Items listed in a dataset
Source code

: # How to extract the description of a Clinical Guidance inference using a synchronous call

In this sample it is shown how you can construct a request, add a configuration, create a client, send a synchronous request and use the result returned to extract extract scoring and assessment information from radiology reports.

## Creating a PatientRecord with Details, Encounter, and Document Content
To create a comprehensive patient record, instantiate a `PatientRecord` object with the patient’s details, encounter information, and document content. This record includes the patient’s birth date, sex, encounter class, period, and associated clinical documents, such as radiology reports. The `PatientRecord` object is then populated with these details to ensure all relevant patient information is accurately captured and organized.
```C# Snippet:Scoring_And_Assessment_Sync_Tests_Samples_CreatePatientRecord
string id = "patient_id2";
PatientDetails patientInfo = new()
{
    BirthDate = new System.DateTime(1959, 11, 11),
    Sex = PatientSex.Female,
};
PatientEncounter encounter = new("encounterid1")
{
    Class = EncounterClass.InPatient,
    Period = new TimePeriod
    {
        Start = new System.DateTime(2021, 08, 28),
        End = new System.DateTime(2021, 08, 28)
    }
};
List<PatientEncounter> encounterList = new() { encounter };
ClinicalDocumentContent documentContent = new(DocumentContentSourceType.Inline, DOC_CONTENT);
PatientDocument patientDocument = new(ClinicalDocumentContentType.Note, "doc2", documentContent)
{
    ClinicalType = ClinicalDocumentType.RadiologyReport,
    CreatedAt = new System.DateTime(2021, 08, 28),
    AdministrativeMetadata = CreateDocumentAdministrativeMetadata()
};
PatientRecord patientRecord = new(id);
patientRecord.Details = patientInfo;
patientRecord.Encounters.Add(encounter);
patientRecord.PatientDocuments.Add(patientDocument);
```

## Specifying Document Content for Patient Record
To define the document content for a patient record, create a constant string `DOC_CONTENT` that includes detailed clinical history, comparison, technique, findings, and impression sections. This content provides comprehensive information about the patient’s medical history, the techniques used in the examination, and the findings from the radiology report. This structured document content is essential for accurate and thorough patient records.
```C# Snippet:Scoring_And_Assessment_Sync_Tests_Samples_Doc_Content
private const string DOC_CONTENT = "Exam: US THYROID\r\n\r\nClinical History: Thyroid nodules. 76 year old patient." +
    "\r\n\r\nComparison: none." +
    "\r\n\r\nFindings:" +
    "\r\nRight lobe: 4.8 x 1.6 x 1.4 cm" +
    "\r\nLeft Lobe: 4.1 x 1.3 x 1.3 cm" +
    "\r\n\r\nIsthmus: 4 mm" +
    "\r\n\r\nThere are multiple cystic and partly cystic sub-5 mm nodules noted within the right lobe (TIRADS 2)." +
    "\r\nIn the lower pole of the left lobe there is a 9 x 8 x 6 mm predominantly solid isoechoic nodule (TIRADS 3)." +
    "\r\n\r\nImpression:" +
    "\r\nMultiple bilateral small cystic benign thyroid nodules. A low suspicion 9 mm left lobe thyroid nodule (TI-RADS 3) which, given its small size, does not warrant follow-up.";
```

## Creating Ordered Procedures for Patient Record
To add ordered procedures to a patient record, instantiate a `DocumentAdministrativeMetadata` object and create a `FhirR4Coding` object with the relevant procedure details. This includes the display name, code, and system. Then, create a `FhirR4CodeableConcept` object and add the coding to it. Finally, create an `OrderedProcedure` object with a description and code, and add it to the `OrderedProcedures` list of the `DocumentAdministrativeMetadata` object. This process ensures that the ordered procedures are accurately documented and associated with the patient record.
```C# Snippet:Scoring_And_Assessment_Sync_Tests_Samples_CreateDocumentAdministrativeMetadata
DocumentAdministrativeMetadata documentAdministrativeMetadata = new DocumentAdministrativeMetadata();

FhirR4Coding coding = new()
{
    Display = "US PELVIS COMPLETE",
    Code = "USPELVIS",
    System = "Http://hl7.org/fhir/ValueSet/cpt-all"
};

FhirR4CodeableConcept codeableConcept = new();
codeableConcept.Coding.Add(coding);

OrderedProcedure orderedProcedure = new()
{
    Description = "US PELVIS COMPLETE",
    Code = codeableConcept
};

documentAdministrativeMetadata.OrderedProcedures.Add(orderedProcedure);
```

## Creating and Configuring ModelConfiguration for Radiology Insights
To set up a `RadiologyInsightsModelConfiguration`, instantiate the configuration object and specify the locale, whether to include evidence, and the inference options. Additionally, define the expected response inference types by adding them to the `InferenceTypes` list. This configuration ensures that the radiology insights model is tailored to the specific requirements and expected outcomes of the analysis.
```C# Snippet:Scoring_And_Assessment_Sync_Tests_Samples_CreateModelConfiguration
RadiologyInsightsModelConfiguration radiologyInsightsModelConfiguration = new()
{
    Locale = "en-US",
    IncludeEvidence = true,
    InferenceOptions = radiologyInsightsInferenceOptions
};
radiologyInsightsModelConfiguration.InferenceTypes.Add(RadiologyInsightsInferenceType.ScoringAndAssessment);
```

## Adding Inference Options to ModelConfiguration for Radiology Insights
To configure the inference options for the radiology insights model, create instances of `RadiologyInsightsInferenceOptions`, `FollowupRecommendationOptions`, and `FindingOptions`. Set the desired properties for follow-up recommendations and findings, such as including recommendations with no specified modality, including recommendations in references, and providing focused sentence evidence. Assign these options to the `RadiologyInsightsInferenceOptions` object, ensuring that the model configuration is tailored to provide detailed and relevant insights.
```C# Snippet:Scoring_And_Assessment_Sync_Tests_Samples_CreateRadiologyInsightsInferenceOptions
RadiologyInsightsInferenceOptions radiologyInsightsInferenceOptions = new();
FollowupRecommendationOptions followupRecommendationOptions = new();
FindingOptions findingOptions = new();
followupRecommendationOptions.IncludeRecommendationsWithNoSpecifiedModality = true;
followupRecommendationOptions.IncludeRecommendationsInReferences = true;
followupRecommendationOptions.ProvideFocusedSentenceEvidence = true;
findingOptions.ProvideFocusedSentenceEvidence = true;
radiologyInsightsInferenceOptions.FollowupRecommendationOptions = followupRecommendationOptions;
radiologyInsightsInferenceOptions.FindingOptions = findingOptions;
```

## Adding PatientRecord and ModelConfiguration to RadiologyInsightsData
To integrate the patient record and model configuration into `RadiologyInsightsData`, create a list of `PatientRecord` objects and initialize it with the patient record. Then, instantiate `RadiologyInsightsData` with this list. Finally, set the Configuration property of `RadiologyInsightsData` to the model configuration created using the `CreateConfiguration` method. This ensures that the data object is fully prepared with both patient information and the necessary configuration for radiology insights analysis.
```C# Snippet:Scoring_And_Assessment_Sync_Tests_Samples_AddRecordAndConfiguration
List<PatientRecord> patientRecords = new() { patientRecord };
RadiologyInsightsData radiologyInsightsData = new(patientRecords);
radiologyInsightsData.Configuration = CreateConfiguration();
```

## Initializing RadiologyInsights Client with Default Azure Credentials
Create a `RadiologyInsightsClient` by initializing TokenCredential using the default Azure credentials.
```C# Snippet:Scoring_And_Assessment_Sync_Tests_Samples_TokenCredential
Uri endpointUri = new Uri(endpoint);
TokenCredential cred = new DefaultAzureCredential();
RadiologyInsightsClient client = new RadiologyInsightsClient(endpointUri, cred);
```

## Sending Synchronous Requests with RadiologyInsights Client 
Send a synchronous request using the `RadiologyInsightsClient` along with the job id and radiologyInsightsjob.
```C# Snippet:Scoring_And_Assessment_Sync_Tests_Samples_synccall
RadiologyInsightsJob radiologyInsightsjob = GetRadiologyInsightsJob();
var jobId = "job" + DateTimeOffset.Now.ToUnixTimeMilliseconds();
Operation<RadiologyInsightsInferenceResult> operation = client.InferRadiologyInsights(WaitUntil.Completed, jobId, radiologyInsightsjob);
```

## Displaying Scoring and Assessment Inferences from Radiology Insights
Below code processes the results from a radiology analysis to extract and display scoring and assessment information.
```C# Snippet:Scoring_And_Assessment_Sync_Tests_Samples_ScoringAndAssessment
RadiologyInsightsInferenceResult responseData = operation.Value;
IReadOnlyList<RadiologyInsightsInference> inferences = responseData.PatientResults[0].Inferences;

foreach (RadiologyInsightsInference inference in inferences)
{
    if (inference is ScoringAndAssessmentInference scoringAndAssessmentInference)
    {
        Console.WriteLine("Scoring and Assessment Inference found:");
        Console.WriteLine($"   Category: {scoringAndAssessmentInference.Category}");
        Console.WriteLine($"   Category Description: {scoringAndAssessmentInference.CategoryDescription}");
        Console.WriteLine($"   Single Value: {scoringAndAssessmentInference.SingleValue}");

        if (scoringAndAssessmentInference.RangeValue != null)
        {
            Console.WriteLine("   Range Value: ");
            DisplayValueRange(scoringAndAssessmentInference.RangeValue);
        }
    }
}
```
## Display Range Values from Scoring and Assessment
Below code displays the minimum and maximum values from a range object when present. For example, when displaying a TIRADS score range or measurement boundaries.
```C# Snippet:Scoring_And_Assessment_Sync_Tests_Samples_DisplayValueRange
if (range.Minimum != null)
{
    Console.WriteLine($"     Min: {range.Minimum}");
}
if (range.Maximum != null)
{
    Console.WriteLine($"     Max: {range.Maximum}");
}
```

## Exercise brief
Lines above containing "RadiologyInsightsInferenceResult": give their number only.

## Solution to this task
2